Targeted poverty alleviation aims to build a well-off society in an all-round way. However, the current poverty alleviation work mainly relies on the establishment of documents, visiting by village cadres, and so on, which costs a lot of manpower and material resources, and lacks scientific and effective means with supervision management. This paper mainly studies the intelligent identification method of poverty characteristics for poor households, designs an intelligent identification scheme of poverty characteristics, and further provides data reference and guidance for accurate matching of assistance measures and pairing of assistance cadres.
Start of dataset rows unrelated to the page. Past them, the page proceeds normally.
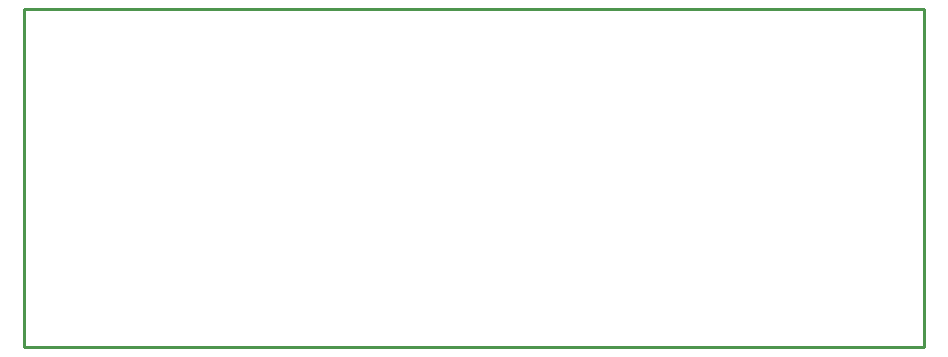
<source format=gbr>
G04 start of page 4 for group 2 idx 2 *
G04 Title: (unknown), outline *
G04 Creator: pcb 20140316 *
G04 CreationDate: Thu 20 Aug 2020 03:13:35 AM GMT UTC *
G04 For: railfan *
G04 Format: Gerber/RS-274X *
G04 PCB-Dimensions (mil): 3000.00 1125.00 *
G04 PCB-Coordinate-Origin: lower left *
%MOIN*%
%FSLAX25Y25*%
%LNOUTLINE*%
%ADD47C,0.0100*%
G54D47*X300000Y112500D02*X0D01*
Y0D01*
X300000D01*
Y112500D01*
M02*

</source>
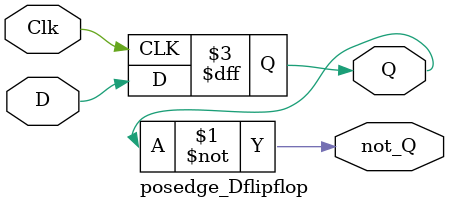
<source format=v>
module posedge_Dflipflop (D, Clk, Q, not_Q);
input D, Clk;
output not_Q;
output reg Q;

assign not_Q = ~(Q);

always @ (posedge Clk) begin
	Q <= D;
end
endmodule
</source>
However, if the dimension of the datasets is very higher, the cluster effect is not perfect with the current experimental environment. In the future, we will adopt newly deep learning methods to improve the cluster effectiveness. The improved and advanced clustering technologies will be applied in targeted poverty alleviation of the poverty counties in China.

Data Availability

The data used to support the findings of this study are available from the corresponding author upon request.

Conflicts of Interest

The authors declare that there is no conflict of interest regarding the publication of this paper.